L’ONU s’empare de la régulation de l’intelligence artificielle face aux risques existentiels

L’ONU s’empare de la régulation de l’intelligence artificielle face aux risques existentiels

L’intelligence artificielle sera au centre des discussions internationales la semaine prochaine, alors que l’Assemblée générale des Nations unies se réunit à New York. Le Conseil de sécurité devrait consacrer une réunion aux risques liés au développement rapide de cette technologie, notamment ceux que certains experts qualifient de potentiellement existentiels pour l’humanité. Cette initiative intervient dans un contexte de multiplication des mises en garde concernant les systèmes d’intelligence artificielle les plus avancés.

Une priorité pour l’Assemblée générale

Selon une source diplomatique française citée par l’AFP, le sujet sera « très haut dans l’agenda » de l’Assemblée générale. La perspective d’une discussion internationale sur les dangers de l’IA se heurte toutefois à un profond désaccord aux États-Unis.

L’administration de Donald Trump s’oppose à une réglementation jugée trop contraignante, estimant qu’elle pourrait affaiblir la position américaine dans la compétition technologique avec la Chine. Le président américain a récemment rejeté les avertissements concernant une éventuelle menace existentielle liée à l’IA, allant jusqu’à dénoncer une « conspiration malsaine » autour de cette question.

Cette position est également défendue par le président républicain de la Chambre des représentants, Mike Johnson. Celui-ci estime qu’une accélération du processus législatif pourrait nuire à la compétitivité américaine face à Pékin. « Si le Congrès se hâte et convoque une session extraordinaire pour essayer de réguler l’IA, nous allons perdre la course contre la Chine », a-t-il déclaré, appelant les élus à ne pas « étouffer l’innovation ».

Un débat loin d’être clos au Congrès

Au Congrès, le débat est cependant loin d’être terminé. Alors que les élus américains ont repris leurs travaux sur la régulation de l’intelligence artificielle le 14 septembre, plusieurs responsables démocrates réclament des mesures plus ambitieuses.

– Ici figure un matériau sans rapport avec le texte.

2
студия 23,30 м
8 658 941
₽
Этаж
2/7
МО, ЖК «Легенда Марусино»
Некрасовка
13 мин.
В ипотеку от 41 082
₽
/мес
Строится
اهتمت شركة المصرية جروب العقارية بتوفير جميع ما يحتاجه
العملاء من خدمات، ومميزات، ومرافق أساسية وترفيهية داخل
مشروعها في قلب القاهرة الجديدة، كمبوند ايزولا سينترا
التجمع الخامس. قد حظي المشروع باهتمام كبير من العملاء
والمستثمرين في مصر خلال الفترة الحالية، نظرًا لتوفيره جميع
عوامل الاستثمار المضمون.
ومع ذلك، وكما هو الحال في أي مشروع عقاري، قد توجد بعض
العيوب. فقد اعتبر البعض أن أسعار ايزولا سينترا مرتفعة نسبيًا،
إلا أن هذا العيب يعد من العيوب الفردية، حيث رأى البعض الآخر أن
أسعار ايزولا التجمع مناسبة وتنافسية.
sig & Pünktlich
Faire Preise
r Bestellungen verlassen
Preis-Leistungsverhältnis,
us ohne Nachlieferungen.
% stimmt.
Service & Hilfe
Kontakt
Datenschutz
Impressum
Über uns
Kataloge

Le chef de la minorité démocrate au Sénat, Chuck Schumer, souhaite notamment organiser une réunion d’information classifiée consacrée aux risques liés à l’IA. « Les signaux d’alarme retentissent plus fort que jamais, et l’administration Trump détourne le regard », a-t-il déclaré, avant d’ajouter : « Si Trump n’agit pas, le Congrès doit le faire ». À la Chambre des représentants, Hakeem Jeffries appelle lui aussi à agir rapidement et entend faire de l’intelligence artificielle une priorité pour son parti.

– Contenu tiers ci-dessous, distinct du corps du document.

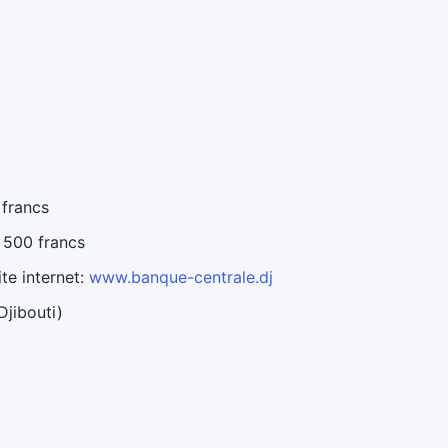
 francs
, 500 francs
ite internet:
www.banque-centrale.dj
 Djibouti)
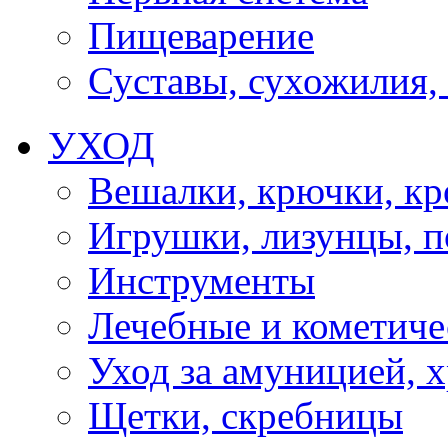
Пищеварение
Суставы, сухожилия,
УХОД
Вешалки, крючки, к
Игрушки, лизунцы, 
Инструменты
Лечебные и кометиче
Уход за амуницией, х
Щетки, скребницы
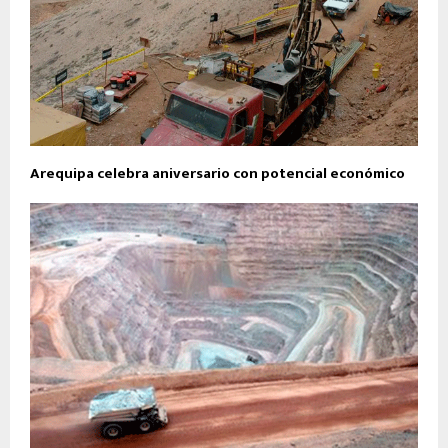
Arequipa celebra aniversario con potencial económico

Le débat ne se limite toutefois pas à une opposition entre républicains et démocrates. Au sein même du Parti démocrate, les approches divergent sur la manière de répondre aux risques associés aux technologies les plus avancées. Le sénateur Bernie Sanders défend notamment une position particulièrement stricte, souhaitant interdire la « superintelligence artificielle » et suspendre temporairement le développement de certains systèmes avancés. D’autres élus privilégient au contraire une réglementation ciblée, centrée sur les risques les plus immédiats.

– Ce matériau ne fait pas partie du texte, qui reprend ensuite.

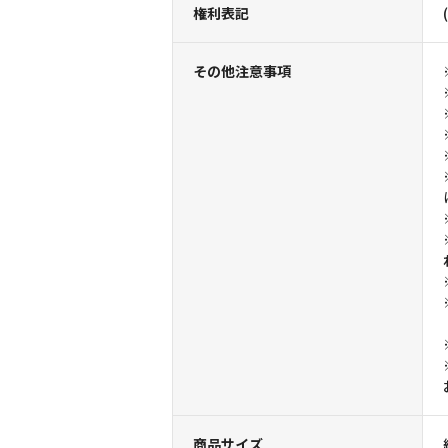
権利表記
その他注意事項
商品サイズ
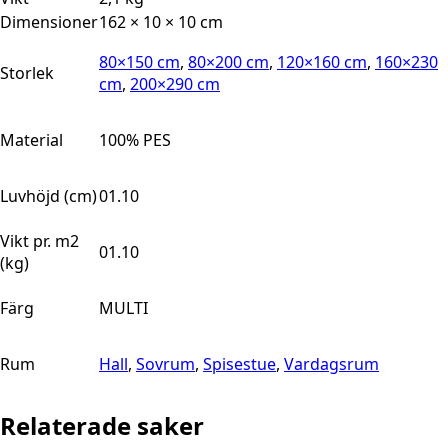
Dimensioner
162 × 10 × 10 cm
80×150 cm
,
80×200 cm
,
120×160 cm
,
160×230
Storlek
cm
,
200×290 cm
Material
100% PES
Luvhöjd (cm)
01.10
Vikt pr. m2
01.10
(kg)
Färg
MULTI
Rum
Hall
,
Sovrum
,
Spisestue
,
Vardagsrum
Relaterade saker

Plusieurs textes ont déjà été déposés à la Chambre avec le soutien d’élus des deux partis. Leur adoption reste toutefois incertaine, notamment en raison de la complexité institutionnelle du dossier. L’encadrement de l’intelligence artificielle touche en effet à de nombreux domaines : sécurité nationale, emploi, énergie, protection des consommateurs ou encore compétitivité économique. Ces questions relèvent de plusieurs commissions parlementaires, ce qui complique la mise en place d’une approche commune.

Vers une internationalisation du débat

Dans ce contexte, la réunion attendue au Conseil de sécurité de l’ONU pourrait constituer une nouvelle étape dans l’internationalisation du débat sur l’IA. Alors que les capacités des systèmes progressent rapidement, les États sont désormais confrontés à un double défi : favoriser l’innovation tout en anticipant les risques susceptibles d’affecter la sécurité et les sociétés à l’échelle mondiale.

Les discussions à l’ONU devraient se poursuivre dans les semaines à venir, alors que plusieurs pays appellent à une gouvernance mondiale de l’intelligence artificielle. Les États-Unis, de leur côté, devraient maintenir leur opposition à des règles contraignantes, privilégiant une approche fondée sur la compétitivité technologique. L’issue de ces débats reste incertaine, mais le sujet s’impose désormais comme un enjeu majeur des relations internationales.